L’uomo è stato identificato e rintracciato dai "Falchi" della VI Sezione della Squadra mobile della capitale. Il ladro aveva preziosi ed argenteria per un valore pari a 200mila euro. Probabilmente è responsabile anche della rapina in casa di Enzo Arbore
Roma, 4 luglio 2009 - Potrebbe essere la stessa banda ad aver messo a segno la rapina nella casa di Renzo Arbore e in quella dell’ex calciatore Beppe Signori. I falchi della VI sezione della Squadra mobile di Roma diretti da dottore Tommaso Niglio hanno arrestato un albanese di 33 anni, molto probabilmente legato alla banda che ha messo a segno diversi colpi nella zona nord di Roma.
Durante la perquisizione nell’appartamento dove l’albanese vive a Casale Lombroso, che esternamente appariva come uno stabile fatiscente ma all’interno gli agenti della Squadra mobile hanno trovato un vero e proprio museo con lusso ostentato e sfarzoso, fatto di capitelli d’oro e mobili di pregio, gli agenti hanno rinvenuto refurtiva appartenente in parte a due colpi messi a segno l’uno a fine marzo in casa di un ingegnere sulla Cassia dove erano stati portati via valori per un totale di 200 mila euro, l’altro a casa dell’ex giocatore della Lazio Beppe Signori, nella zona Balduina nel mese di Aprile. Tra il materiale recuperato, in parte ancora da attribuire ai proprietari, vi sono pezzi preziosi di argenteria, gioielli, una statua e le chiavi dell’auto di Beppe Signori. Da accertamenti è emerso che l’auto era stata rubata e poi subito dopo lasciata perchè munita di satellitare.

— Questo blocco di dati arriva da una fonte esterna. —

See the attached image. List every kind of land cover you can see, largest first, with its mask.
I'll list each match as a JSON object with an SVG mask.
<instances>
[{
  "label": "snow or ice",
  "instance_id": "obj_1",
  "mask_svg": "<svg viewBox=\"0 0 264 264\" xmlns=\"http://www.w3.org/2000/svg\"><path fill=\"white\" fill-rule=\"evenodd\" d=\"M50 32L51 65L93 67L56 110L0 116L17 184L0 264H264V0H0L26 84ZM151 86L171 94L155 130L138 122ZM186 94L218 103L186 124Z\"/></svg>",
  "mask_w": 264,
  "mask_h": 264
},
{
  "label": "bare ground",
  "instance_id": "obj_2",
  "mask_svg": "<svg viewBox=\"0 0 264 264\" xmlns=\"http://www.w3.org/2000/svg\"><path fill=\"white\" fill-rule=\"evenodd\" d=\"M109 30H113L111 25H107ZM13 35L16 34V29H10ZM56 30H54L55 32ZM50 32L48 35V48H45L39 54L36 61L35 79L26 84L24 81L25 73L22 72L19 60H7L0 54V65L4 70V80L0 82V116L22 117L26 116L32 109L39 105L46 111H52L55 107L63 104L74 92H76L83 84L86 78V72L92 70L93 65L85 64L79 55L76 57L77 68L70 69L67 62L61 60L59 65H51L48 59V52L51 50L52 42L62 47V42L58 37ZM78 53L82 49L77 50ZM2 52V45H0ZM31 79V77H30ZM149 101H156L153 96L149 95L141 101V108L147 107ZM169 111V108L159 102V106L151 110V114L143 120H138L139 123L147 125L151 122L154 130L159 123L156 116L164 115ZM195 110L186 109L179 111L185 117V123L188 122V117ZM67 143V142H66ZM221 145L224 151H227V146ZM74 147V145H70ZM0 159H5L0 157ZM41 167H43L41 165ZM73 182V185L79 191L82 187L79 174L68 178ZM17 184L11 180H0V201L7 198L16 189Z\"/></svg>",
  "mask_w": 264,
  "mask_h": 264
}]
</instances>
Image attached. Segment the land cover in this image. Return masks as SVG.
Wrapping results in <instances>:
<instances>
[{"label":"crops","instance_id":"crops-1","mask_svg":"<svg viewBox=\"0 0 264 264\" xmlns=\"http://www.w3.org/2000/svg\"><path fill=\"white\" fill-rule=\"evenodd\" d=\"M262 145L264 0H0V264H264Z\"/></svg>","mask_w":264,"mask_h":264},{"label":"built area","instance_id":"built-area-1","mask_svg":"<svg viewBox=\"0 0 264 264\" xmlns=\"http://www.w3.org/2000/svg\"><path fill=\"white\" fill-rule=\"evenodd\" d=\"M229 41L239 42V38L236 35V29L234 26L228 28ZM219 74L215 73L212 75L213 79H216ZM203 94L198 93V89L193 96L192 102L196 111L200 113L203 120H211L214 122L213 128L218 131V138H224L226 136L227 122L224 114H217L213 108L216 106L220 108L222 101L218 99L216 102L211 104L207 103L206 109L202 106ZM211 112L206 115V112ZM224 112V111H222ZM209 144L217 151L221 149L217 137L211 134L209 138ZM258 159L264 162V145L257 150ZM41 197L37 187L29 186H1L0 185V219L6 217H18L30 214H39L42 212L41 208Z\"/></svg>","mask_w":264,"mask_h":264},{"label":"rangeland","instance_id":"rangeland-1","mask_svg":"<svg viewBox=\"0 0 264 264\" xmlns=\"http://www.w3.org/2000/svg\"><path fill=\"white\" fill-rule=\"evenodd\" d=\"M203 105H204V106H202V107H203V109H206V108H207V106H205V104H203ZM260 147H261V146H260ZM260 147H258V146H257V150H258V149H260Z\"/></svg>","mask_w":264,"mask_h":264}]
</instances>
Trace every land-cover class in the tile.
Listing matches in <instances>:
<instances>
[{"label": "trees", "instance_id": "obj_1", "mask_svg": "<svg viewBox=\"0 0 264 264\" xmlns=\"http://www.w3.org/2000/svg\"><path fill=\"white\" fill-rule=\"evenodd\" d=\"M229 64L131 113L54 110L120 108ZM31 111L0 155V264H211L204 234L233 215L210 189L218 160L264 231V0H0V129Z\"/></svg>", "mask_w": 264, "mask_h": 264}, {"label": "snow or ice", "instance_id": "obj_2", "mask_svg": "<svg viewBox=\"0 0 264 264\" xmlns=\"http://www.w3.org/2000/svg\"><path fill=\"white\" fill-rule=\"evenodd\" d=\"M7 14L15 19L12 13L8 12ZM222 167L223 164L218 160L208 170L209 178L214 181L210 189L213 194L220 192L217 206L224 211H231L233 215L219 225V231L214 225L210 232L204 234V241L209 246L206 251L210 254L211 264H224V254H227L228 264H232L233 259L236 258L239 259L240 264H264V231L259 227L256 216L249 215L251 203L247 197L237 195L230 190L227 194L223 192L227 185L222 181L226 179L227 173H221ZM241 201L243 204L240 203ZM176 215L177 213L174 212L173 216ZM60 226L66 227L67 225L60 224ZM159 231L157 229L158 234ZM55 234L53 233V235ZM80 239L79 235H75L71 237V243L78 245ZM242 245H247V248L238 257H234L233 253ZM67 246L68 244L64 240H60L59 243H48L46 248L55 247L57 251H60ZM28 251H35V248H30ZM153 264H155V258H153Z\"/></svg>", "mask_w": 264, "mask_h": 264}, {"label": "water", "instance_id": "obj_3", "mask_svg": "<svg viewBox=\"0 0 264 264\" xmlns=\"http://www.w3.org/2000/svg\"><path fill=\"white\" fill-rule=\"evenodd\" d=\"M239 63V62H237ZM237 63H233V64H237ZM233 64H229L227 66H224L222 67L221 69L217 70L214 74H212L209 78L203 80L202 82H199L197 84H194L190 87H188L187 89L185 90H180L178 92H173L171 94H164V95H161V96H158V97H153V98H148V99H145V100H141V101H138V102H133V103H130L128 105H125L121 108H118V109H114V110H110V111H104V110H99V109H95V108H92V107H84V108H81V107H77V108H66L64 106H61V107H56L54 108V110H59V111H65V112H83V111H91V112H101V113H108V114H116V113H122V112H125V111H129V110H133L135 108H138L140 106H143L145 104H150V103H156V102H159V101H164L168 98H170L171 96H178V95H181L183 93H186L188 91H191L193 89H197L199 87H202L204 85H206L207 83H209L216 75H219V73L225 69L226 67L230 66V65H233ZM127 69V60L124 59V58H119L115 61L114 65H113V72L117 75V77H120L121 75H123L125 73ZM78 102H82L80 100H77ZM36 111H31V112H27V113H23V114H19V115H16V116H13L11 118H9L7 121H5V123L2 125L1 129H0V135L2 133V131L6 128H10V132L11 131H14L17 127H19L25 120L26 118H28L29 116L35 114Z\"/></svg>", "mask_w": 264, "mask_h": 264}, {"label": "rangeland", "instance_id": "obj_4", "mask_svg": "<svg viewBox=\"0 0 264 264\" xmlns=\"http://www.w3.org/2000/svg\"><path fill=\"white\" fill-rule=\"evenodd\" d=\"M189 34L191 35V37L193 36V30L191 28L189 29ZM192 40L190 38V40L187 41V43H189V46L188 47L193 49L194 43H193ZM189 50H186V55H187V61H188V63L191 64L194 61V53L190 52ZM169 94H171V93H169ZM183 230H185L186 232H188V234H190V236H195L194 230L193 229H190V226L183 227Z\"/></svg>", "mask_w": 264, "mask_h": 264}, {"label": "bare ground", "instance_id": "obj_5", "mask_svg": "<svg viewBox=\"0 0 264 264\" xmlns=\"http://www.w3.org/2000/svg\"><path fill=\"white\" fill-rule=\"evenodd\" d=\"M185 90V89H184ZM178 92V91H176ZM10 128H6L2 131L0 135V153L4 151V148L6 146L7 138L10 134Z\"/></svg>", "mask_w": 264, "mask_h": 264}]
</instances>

La polizia suppone che ci sia un collegamento tra la rapina a casa di Beppe Signori e quella a casa dello showman Renzo Arbore avvenuta una decina di giorni fa nella sua abitazione di via Cortina d’Ampezzo. A far supporre il collegamento agli agenti sarebbe un tubo di gomma annodato a una ringhiera della casa. Un elemento che gli inquirenti hanno riscontrato in tutti e due i colpi e che pensano possa essere una firma della banda.
Gli agenti sono arrivati all’abitazione dove vive l’albanese dopo aver pedinato una donna romena, compagna di un uomo coinvolto nelle indagini, che ha destato l’attenzione dei poliziotti perchè usava un passeggino per bambini per trasportare alcuni oggetti e aveva ripetuti incontri con persone dell’est. Il pedinamento ha portato due giorni fa gli agenti alla casa, formalmente di proprietà di uno slavo, dove oltre alla refurtiva è stata rinvenuta la somma di 45mila euro in contanti, provento dell’attività illegale.